COLLECTED MATERIAL =
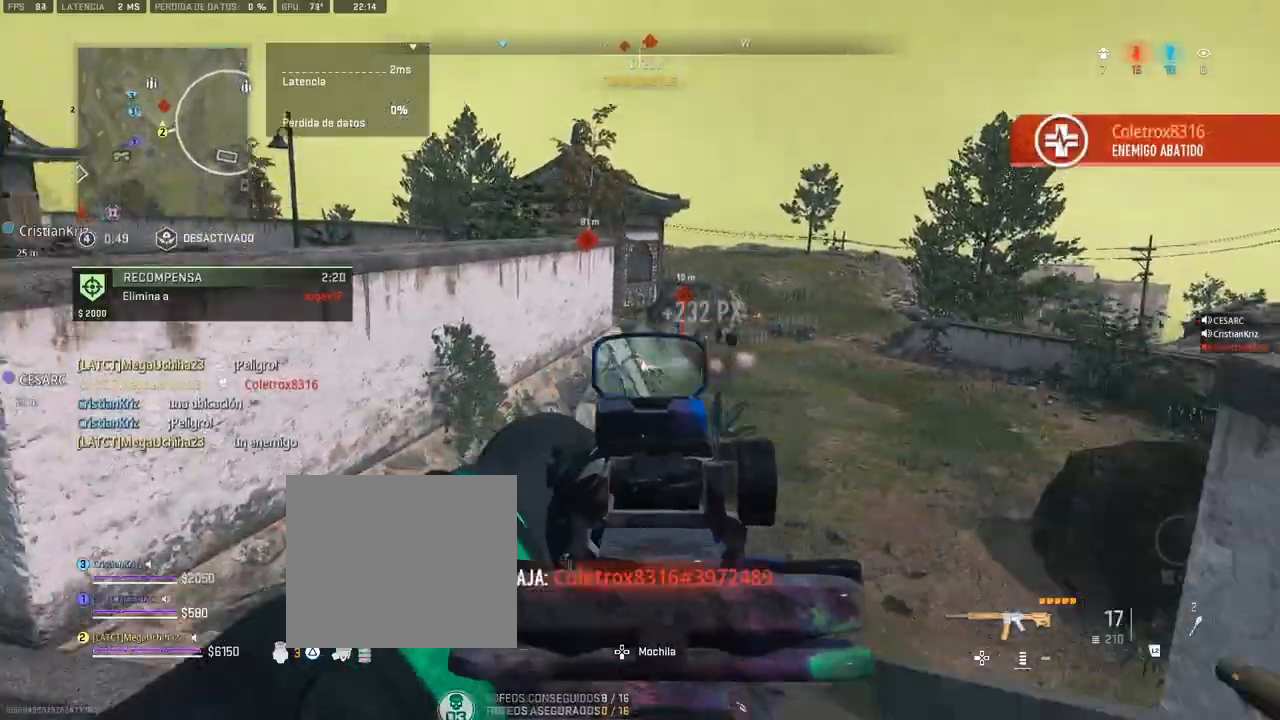
{"buttons": ["SQUARE"], "left_stick": "up", "right_stick": "center", "events": [[200, "right_stick", "center"], [217, "left_stick", "up"], [450, "SQUARE", "down"]]}
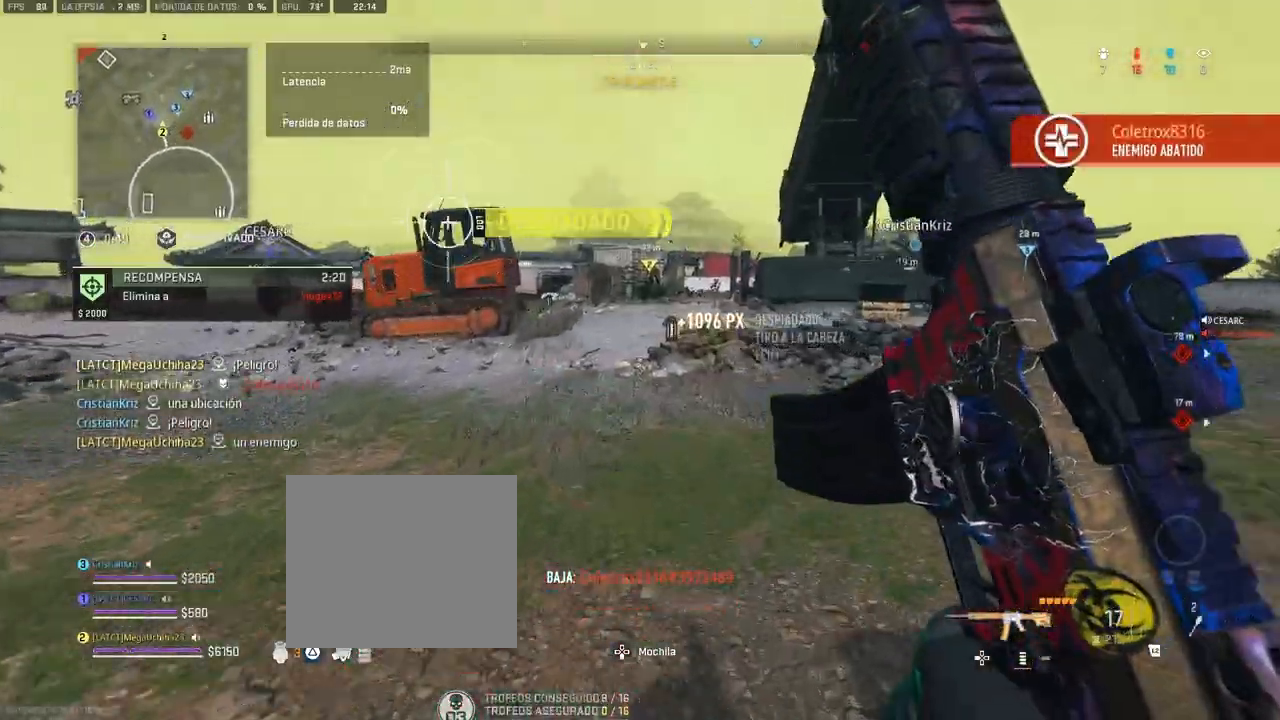
{"buttons": ["SQUARE"], "left_stick": "right", "right_stick": "center", "events": [[17, "left_stick", "center"], [217, "left_stick", "up-right"], [483, "left_stick", "right"]]}
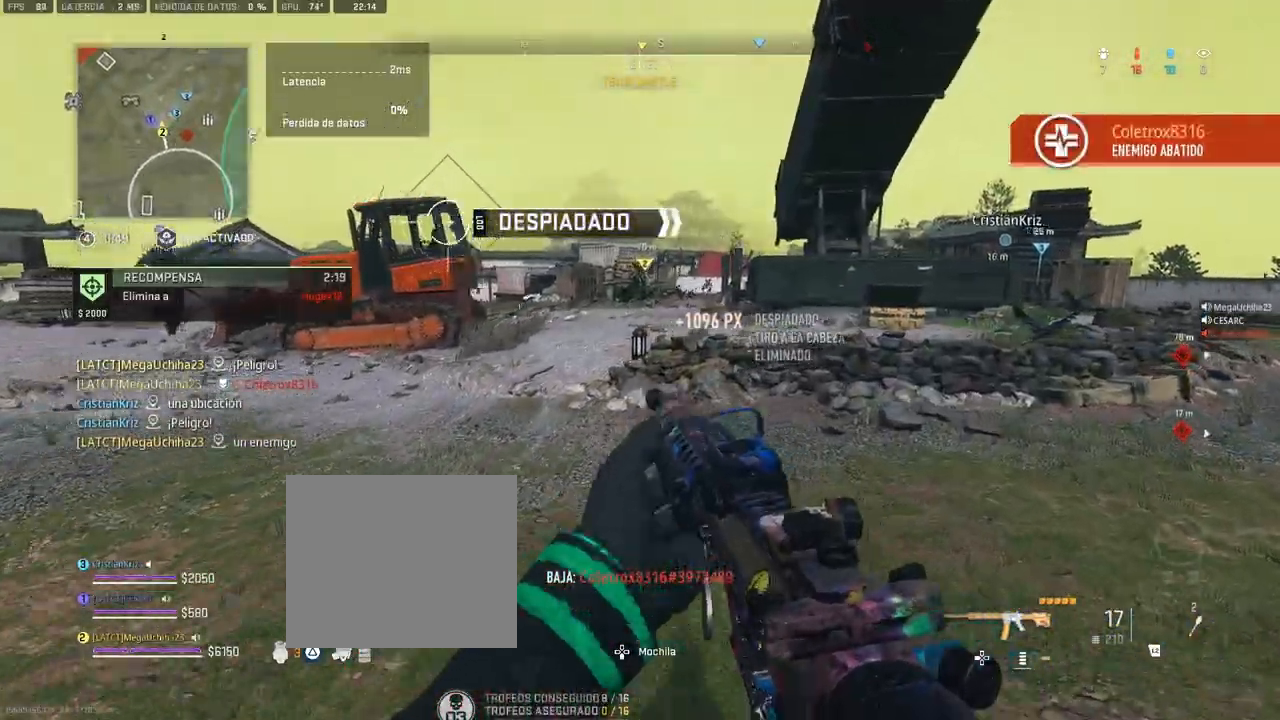
{"buttons": ["R3"], "left_stick": "up", "right_stick": "center", "events": [[50, "SQUARE", "up"], [183, "right_stick", "right"], [250, "left_stick", "up-right"], [400, "right_stick", "center"], [417, "left_stick", "up"], [500, "R3", "down"]]}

REQUIREMENT = Wherever the listing shows a picture, omit it and output the rest exactly as given.

ANSWER BOX =
{"buttons": ["SQUARE"], "left_stick": "up", "right_stick": "center", "events": [[200, "right_stick", "center"], [217, "left_stick", "up"], [450, "SQUARE", "down"]]}
{"buttons": ["SQUARE"], "left_stick": "right", "right_stick": "center", "events": [[17, "left_stick", "center"], [217, "left_stick", "up-right"], [483, "left_stick", "right"]]}
{"buttons": ["R3"], "left_stick": "up", "right_stick": "center", "events": [[50, "SQUARE", "up"], [183, "right_stick", "right"], [250, "left_stick", "up-right"], [400, "right_stick", "center"], [417, "left_stick", "up"], [500, "R3", "down"]]}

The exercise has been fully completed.